LA CASA
Por JUAN CARLOS VICENTE. Compró la casa por su sentido trágico.
Escuchaba a su mujer en el piso de arriba, en la habitación ocupándose del bebé. El sonido de sus pasos descendía por la escalera hasta el salón, las ruedas de la cuna girando y presionando la superficie de tarima.
Existía un tercer piso, una habitación abuhardillada a la que aún no había destinado ningún uso concreto.
En su conjunto, la casa le resultaba familiar, de otra vida, u otras vidas que no eran exactamente la suya. Una construcción firme, con más de sesenta años de antigüedad, que emergía única en un barrio aislado junto a varios bloques de viviendas. A ella no le gustó, cedió porque se querían y el embarazo estaba muy avanzado. Porque te quiero, le dijo, y él atisbó, o quizá imaginó, un deje de falsedad en la declaración. Necesitaban un hogar. Paredes, fontanería, agua caliente, un techo bajo el que cobijarse de la lluvia y el frío. Y la casa estaba allí, esperándoles, incluso aunque a ella no le gustase.

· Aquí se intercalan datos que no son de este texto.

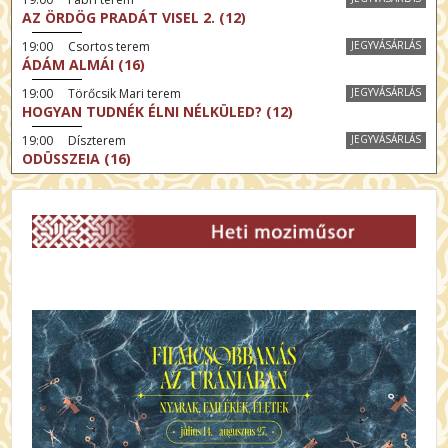
AZ ÖRDÖG PRADÁT VISEL 2. (12)
19:00 Csortos terem
JEGYVÁSÁRLÁS
ÁDÁM ALMÁI (16)
19:00 Törőcsik Mari terem
JEGYVÁSÁRLÁS
HOGYAN TUDNÉK ÉLNI NÉLKÜLED? (12)
19:00 Díszterem
JEGYVÁSÁRLÁS
ODÜSSZEIA (16)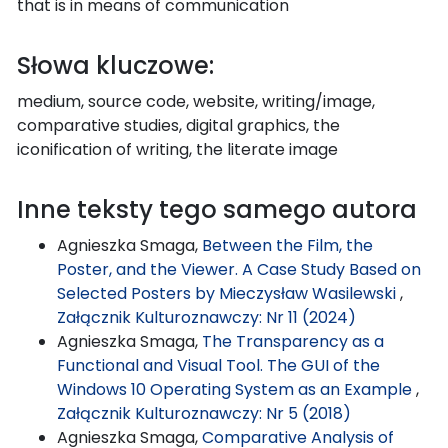
that is in means of communication
Słowa kluczowe:
medium, source code, website, writing/image,
comparative studies, digital graphics, the
iconification of writing, the literate image
Inne teksty tego samego autora
Agnieszka Smaga,
Between the Film, the
Poster, and the Viewer. A Case Study Based on
Selected Posters by Mieczysław Wasilewski
,
Załącznik Kulturoznawczy: Nr 11 (2024)
Agnieszka Smaga,
The Transparency as a
Functional and Visual Tool. The GUI of the
Windows 10 Operating System as an Example
,
Załącznik Kulturoznawczy: Nr 5 (2018)
Agnieszka Smaga,
Comparative Analysis of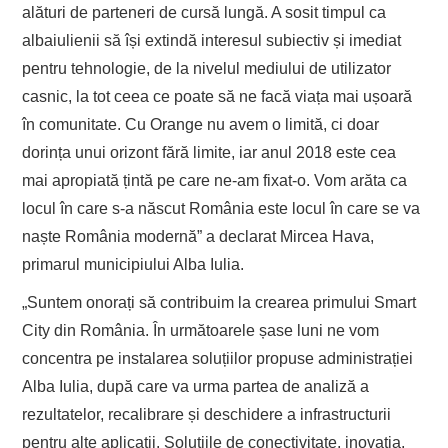
alături de parteneri de cursă lungă. A sosit timpul ca
albaiulienii să își extindă interesul subiectiv și imediat
pentru tehnologie, de la nivelul mediului de utilizator
casnic, la tot ceea ce poate să ne facă viața mai ușoară
în comunitate. Cu Orange nu avem o limită, ci doar
dorința unui orizont fără limite, iar anul 2018 este cea
mai apropiată țintă pe care ne-am fixat-o. Vom arăta ca
locul în care s-a născut România este locul în care se va
naște România modernă” a declarat Mircea Hava,
primarul municipiului Alba Iulia.
„Suntem onorați să contribuim la crearea primului Smart
City din România. În următoarele șase luni ne vom
concentra pe instalarea soluțiilor propuse administrației
Alba Iulia, după care va urma partea de analiză a
rezultatelor, recalibrare și deschidere a infrastructurii
pentru alte aplicații. Soluțiile de conectivitate, inovația,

Imaginaba un punto de luz en su rostro a oscuras. Un haz de luz que atravesaba la pared por un pequeño orificio y le perforaba. Lo imaginaba con tal claridad que se veía recogiendo zapatos y ropa y limpiando los restos de la prolongación voyeurística. Limpiándose los dedos en el pecho, sobre el jersey. Era una distancia pendiente por traspasar, una fantasía. Las escobas metálicas en la penumbra de la tienda, como manos, o huesos, garras entre las que el diálogo baila y se desliza palabra por palabra.
Lo trágico no era lo que había sucedido, lo trágico eran las parejas sin equipaje, abonar la cuenta por anticipado, un viaje en busca del dolor.
Su mujer bajó las escaleras y cruzaron sus miradas. Intercambiaron unas breves frases previas al ritual de la cena. El estado físico del bebé, futuras compras por realizar, adquisiciones pendientes que confirmarían la seguridad que tanto necesitaban. Ella entró en la cocina y él salió afuera y encendió un cigarrillo. La noche era cerrada, ennegrecida por la polución de la ciudad. Recordó que en la novela le cortaban la cabeza a la mujer. Una acción brutal, obviada posteriormente en su transferencia cinematográfica. Oyó como su mujer le llamaba y pensó en la posibilidad de haber suprimido el epílogo, la explicación innecesaria. Pero estaba la última frase, previa a la imagen final del coche emergiendo del pantano.
Entró con su mujer en la cocina. Mientras cenaban, la casa crujía y se quejaba, soportaba y expandía el resumen de su historia sobre ellos. Se detuvo un momento en el sabor de la comida. Le resultaba irreal, un pedazo de materia inerte con el que alargar su existencia.